▸ **TASKS FOR THIS EXERCISE**:
• 1. In the shop sign thread below, what wood is the sign being made from?
• 2. Carry on the shop sign thread below from the point where it stops.

# New Sign for my Shop



## Roger Clark aka Rex (Dec 30, 2008)

Hi Guys,

I have just about finished a new sign for the shop. I decided to go with hieroglyphics as a tribute to the Ancient Egyptians and it was one of Karnak's most revered expressions.
I'm making it on my small cnc router out of red oak. I will probably add some Egyptian style frieze as a border.

Comments appreciated


----------



## RetiredCoastie (Sep 7, 2009)

Nice work Roger but what's the expression? I don't speak Egyptian!


----------



## CharlieM1958 (Nov 7, 2006)

Holy mackerel, look at that horny rooster?


----------



## pommy (Apr 17, 2008)

does that say # GOD GAVE US FISH AND A EYE FOR THE HORSES AND TO EAT CHICKEN # mate sorry my egyptain isn't what it used to be LOL…......


----------



## Roger Clark aka Rex (Dec 30, 2008)

Almost Charlie:

"Holy mackerel, look and the ass on that chick".

I think I can sell these.


----------



## a1Jim (Aug 9, 2008)

Hey Roger 
Did I give you permission to use my likeness ,the next to last one LOL .Looks cool. hopefully the UPS guy doesn't have to find your address in there somewhere.


----------



## RetiredCoastie (Sep 7, 2009)

That's too funny…ROTFLMAO!


----------



## patron (Apr 2, 2009)

▸ **SUPPLIED MATERIAL**:
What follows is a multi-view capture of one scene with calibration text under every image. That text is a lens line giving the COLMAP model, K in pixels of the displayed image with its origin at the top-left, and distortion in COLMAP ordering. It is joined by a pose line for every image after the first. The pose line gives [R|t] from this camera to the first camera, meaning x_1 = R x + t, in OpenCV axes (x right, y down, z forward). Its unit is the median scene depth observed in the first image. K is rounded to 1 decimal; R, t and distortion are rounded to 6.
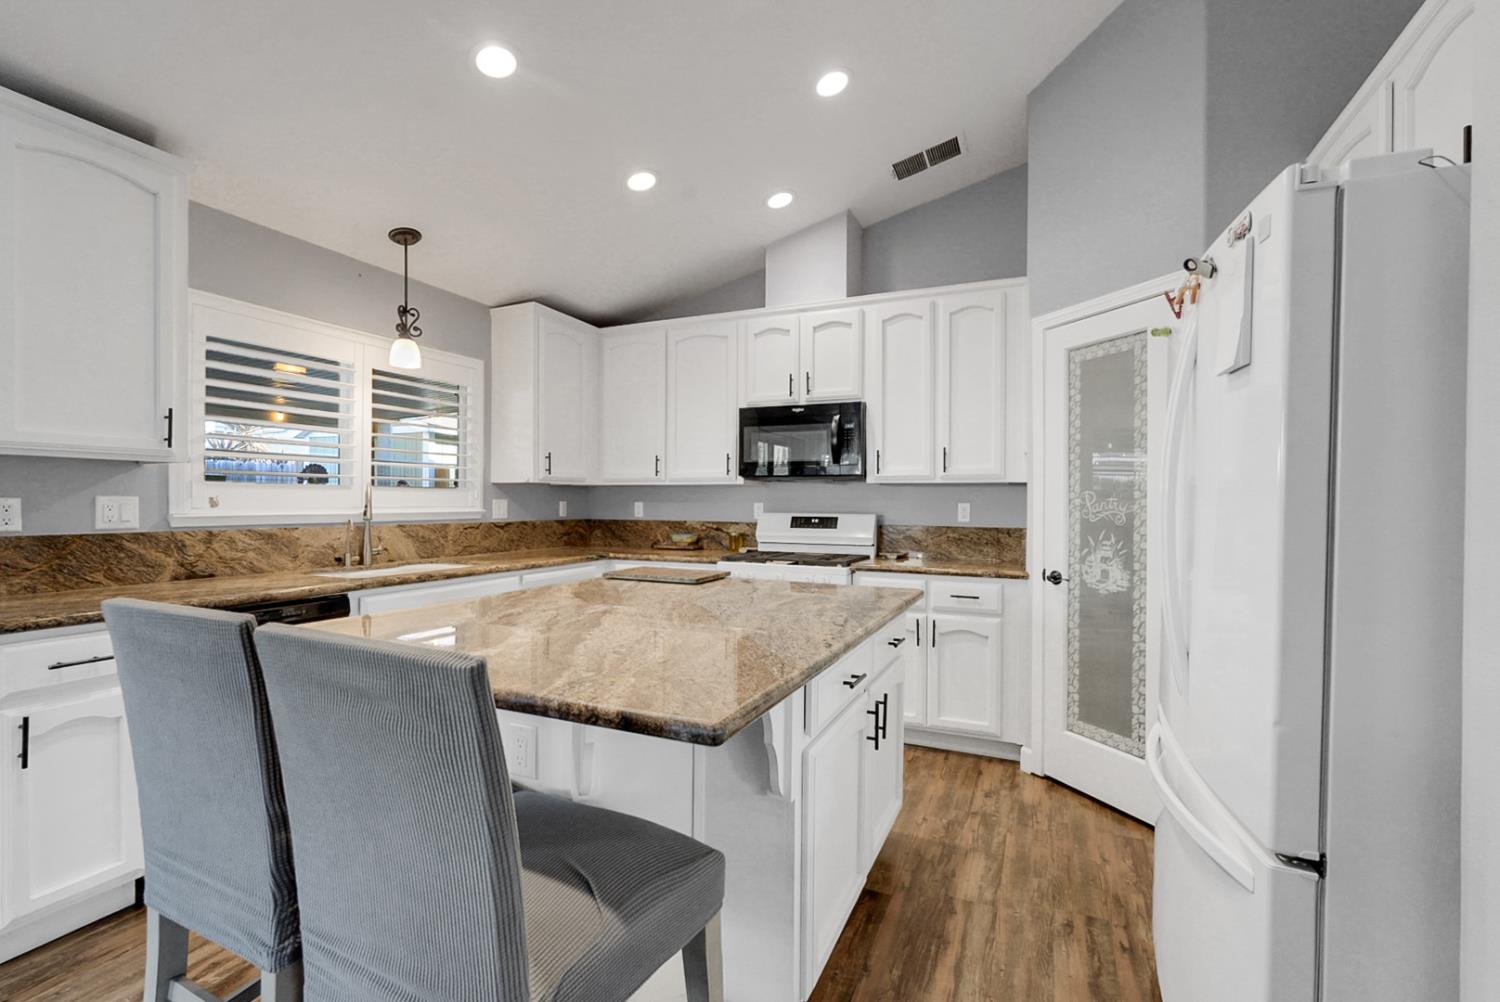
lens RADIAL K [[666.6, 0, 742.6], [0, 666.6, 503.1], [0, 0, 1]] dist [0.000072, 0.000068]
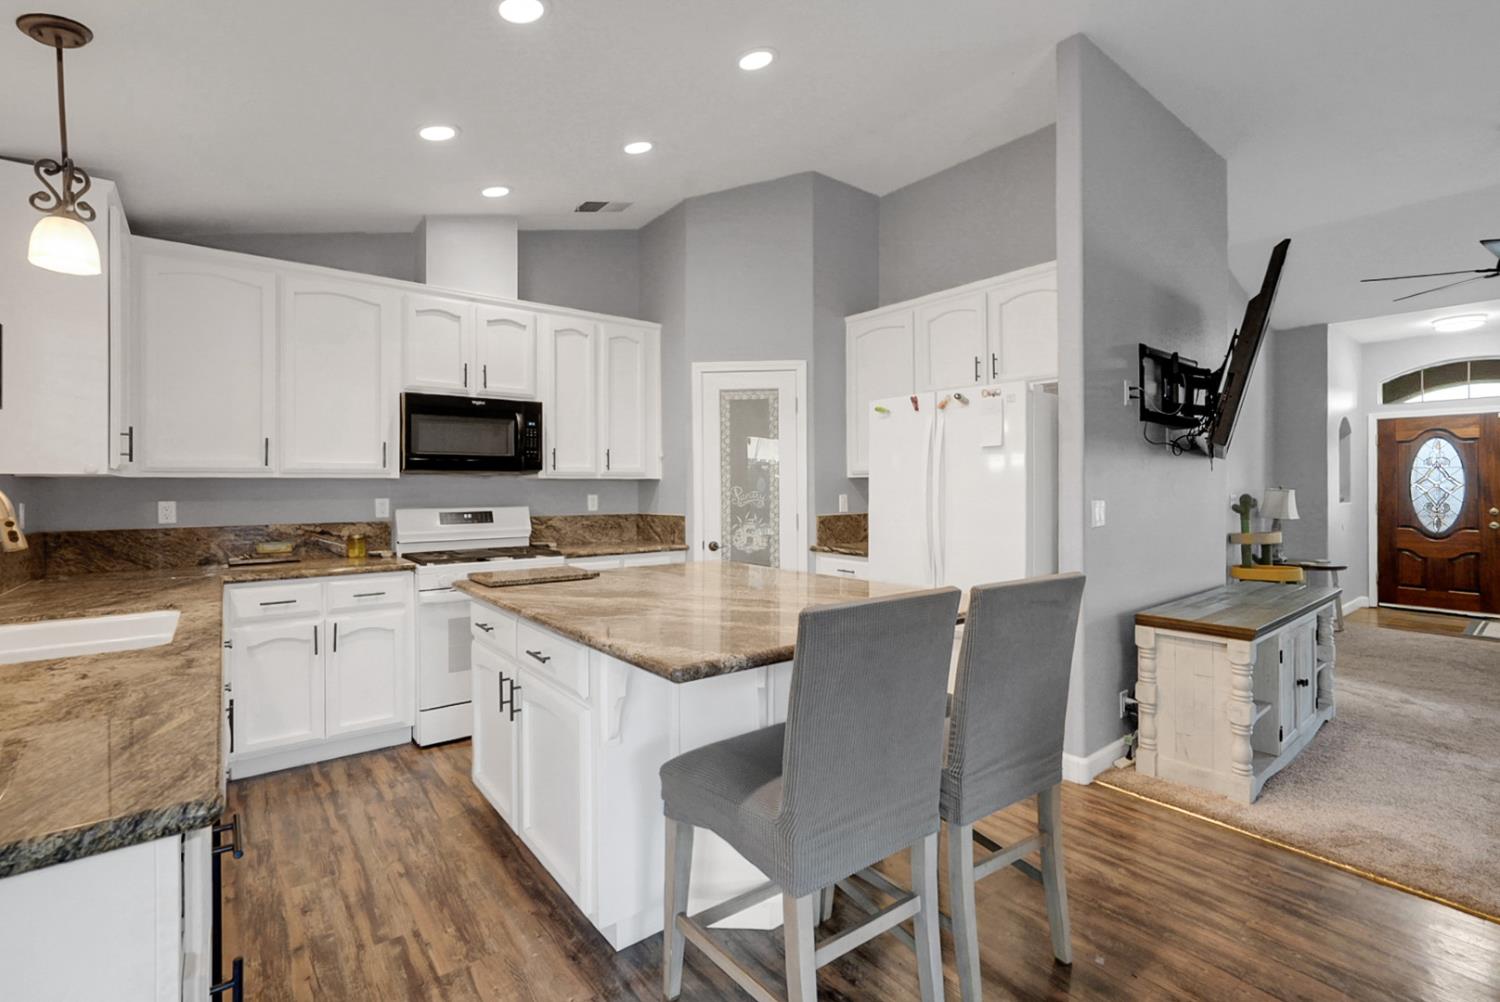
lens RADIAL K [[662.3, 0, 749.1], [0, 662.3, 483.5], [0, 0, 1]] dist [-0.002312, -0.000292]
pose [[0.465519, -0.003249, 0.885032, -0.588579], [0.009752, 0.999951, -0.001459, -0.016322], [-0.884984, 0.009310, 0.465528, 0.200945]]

▸ **ANSWERS GIVEN**:
• 1. Red oak.

• 2.
nice sign , roger .

does that cnc need you to make a disk ?
or is it just plugged in like a printer ?


----------



## cabinetmaster (Aug 28, 2008)

Dang guys. You all beat me to the Ass is bihind the Horny Rooster…............................LOL


----------



## Jim Jakosh (Nov 24, 2009)

I think it says this is a cross between a fish eye and a rooster's ass!! Tee hee

Nice sign Roger! How big of a sign can you produce on the CNC router? Is it computer driven?


----------



## jack1 (May 17, 2007)

no fair, you need an elephant too… ;0)


----------



## Roger Clark aka Rex (Dec 30, 2008)

Thanks guys … Just a little fun.
What you are seeing is the actual tool path layout for the cnc router. The tool is a 60 degree V groove router bit with 1/4" shank set to a depth of 0.125".
The cnc is a Shark Pro which Rockler sells. There are 2 models for different capacities. 13×24 and 24×24, I have the 24×24. You fit a Bosch Colt router using 1/4" shaft bits to it. The machine comes with an excellent high end CNC design program - V-Carve Pro which is supurb. I run the program and generate the G code on my laptop (WinXP) which is connected to the sysytem via a USB port. This is a nice system for light use and not to be confused as an 8 hour a day production CNC - they cost bunches of money. The machine will interface with any other cnc software as will V-Carve Pro interface with any cnc machine because they all run the same codes.
I have not used mine much at all, but if you take a look at a post I made showing a Yard Chair set then you will see the headboards have rose string cut by the cnc and another chair with 3 heraldic lions.
I have a lot of projects in my head that I will incorporate some cnc for decoration - you can also do pattern cutouts plus many other things. It's not for everyone and it can, if you let it become a full time task.


----------



## Dennisgrosen (Nov 14, 2009)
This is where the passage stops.